*** Records for processing ***
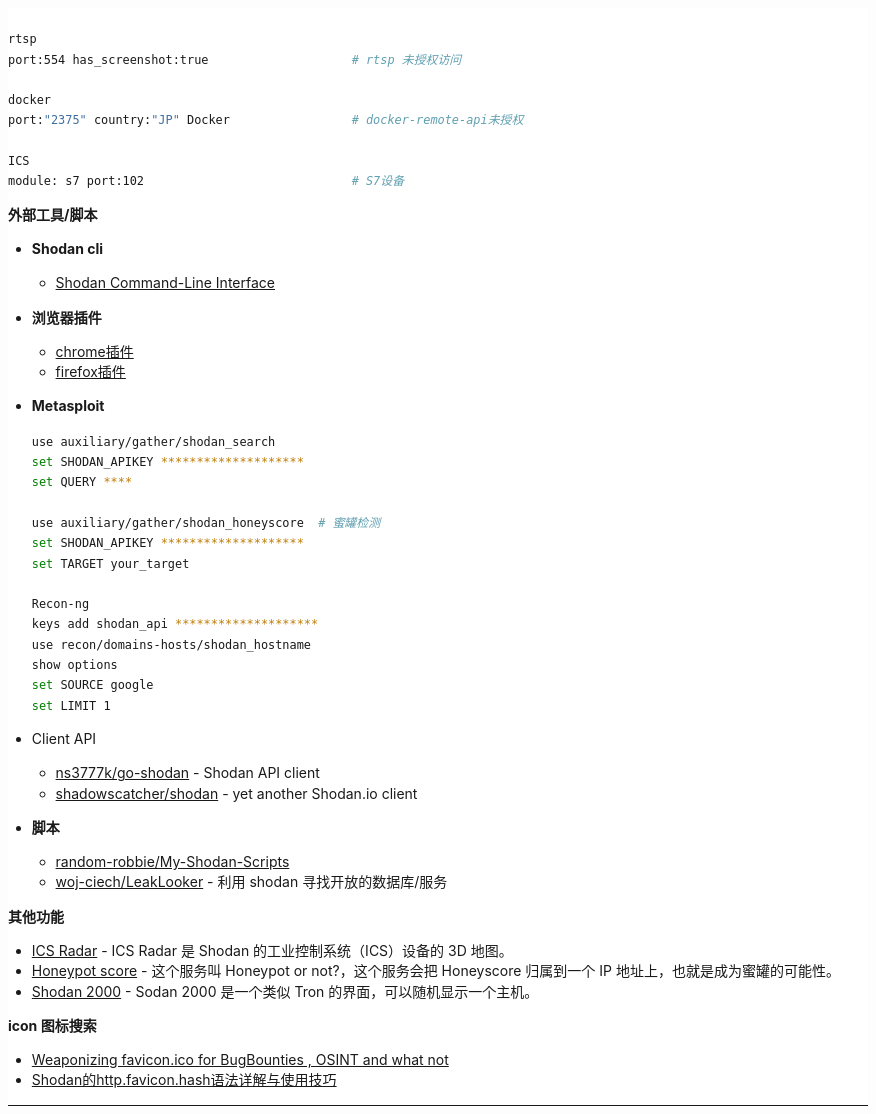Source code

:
 ```bash

rtsp
port:554 has_screenshot:true                    # rtsp 未授权访问

docker
port:"2375" country:"JP" Docker                 # docker-remote-api未授权

ICS
module: s7 port:102                             # S7设备
```

**外部工具/脚本**
- **Shodan cli**
    - [Shodan Command-Line Interface](https://cli.shodan.io/)

- **浏览器插件**
    - [chrome插件](https://chrome.google.com/webstore/detail/shodan/jjalcfnidlmpjhdfepjhjbhnhkbgleap)
    - [firefox插件](https://addons.mozilla.org/en-US/firefox/addon/shodan_io/)

- **Metasploit**
    ```bash
    use auxiliary/gather/shodan_search
    set SHODAN_APIKEY ********************
    set QUERY ****

    use auxiliary/gather/shodan_honeyscore  # 蜜罐检测
    set SHODAN_APIKEY ********************
    set TARGET your_target

    Recon-ng
    keys add shodan_api ********************
    use recon/domains-hosts/shodan_hostname
    show options
    set SOURCE google
    set LIMIT 1
    ```

- Client API
    - [ns3777k/go-shodan](https://github.com/ns3777k/go-shodan) - Shodan API client
    - [shadowscatcher/shodan](https://github.com/shadowscatcher/shodan) - yet another Shodan.io client

- **脚本**
    - [random-robbie/My-Shodan-Scripts](https://github.com/random-robbie/My-Shodan-Scripts)
    - [woj-ciech/LeakLooker](https://github.com/woj-ciech/LeakLooker) - 利用 shodan 寻找开放的数据库/服务

**其他功能**
- [ICS Radar](https://ics-radar.shodan.io/) - ICS Radar 是 Shodan 的工业控制系统（ICS）设备的 3D 地图。
- [Honeypot score](https://honeyscore.shodan.io/) - 这个服务叫 Honeypot or not?，这个服务会把 Honeyscore 归属到一个 IP 地址上，也就是成为蜜罐的可能性。
- [Shodan 2000](https://2000.shodan.io/#/) - Sodan 2000 是一个类似 Tron 的界面，可以随机显示一个主机。

**icon 图标搜索**
- [Weaponizing favicon.ico for BugBounties , OSINT and what not](https://medium.com/@Asm0d3us/weaponizing-favicon-ico-for-bugbounties-osint-and-what-not-ace3c214e139)
- [Shodan的http.favicon.hash语法详解与使用技巧](https://www.cnblogs.com/miaodaren/p/9177379.html)

---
*** End of Records for processing ***
**Activity:** Please restate each entry exactly, but drop any picture it holds.

**Written response:**
Source code

:
 ```bash

rtsp
port:554 has_screenshot:true                    # rtsp 未授权访问

docker
port:"2375" country:"JP" Docker                 # docker-remote-api未授权

ICS
module: s7 port:102                             # S7设备
```

**外部工具/脚本**
- **Shodan cli**
    - [Shodan Command-Line Interface](https://cli.shodan.io/)

- **浏览器插件**
    - [chrome插件](https://chrome.google.com/webstore/detail/shodan/jjalcfnidlmpjhdfepjhjbhnhkbgleap)
    - [firefox插件](https://addons.mozilla.org/en-US/firefox/addon/shodan_io/)

- **Metasploit**
    ```bash
    use auxiliary/gather/shodan_search
    set SHODAN_APIKEY ********************
    set QUERY ****

    use auxiliary/gather/shodan_honeyscore  # 蜜罐检测
    set SHODAN_APIKEY ********************
    set TARGET your_target

    Recon-ng
    keys add shodan_api ********************
    use recon/domains-hosts/shodan_hostname
    show options
    set SOURCE google
    set LIMIT 1
    ```

- Client API
    - [ns3777k/go-shodan](https://github.com/ns3777k/go-shodan) - Shodan API client
    - [shadowscatcher/shodan](https://github.com/shadowscatcher/shodan) - yet another Shodan.io client

- **脚本**
    - [random-robbie/My-Shodan-Scripts](https://github.com/random-robbie/My-Shodan-Scripts)
    - [woj-ciech/LeakLooker](https://github.com/woj-ciech/LeakLooker) - 利用 shodan 寻找开放的数据库/服务

**其他功能**
- [ICS Radar](https://ics-radar.shodan.io/) - ICS Radar 是 Shodan 的工业控制系统（ICS）设备的 3D 地图。
- [Honeypot score](https://honeyscore.shodan.io/) - 这个服务叫 Honeypot or not?，这个服务会把 Honeyscore 归属到一个 IP 地址上，也就是成为蜜罐的可能性。
- [Shodan 2000](https://2000.shodan.io/#/) - Sodan 2000 是一个类似 Tron 的界面，可以随机显示一个主机。

**icon 图标搜索**
- [Weaponizing favicon.ico for BugBounties , OSINT and what not](https://medium.com/@Asm0d3us/weaponizing-favicon-ico-for-bugbounties-osint-and-what-not-ace3c214e139)
- [Shodan的http.favicon.hash语法详解与使用技巧](https://www.cnblogs.com/miaodaren/p/9177379.html)

---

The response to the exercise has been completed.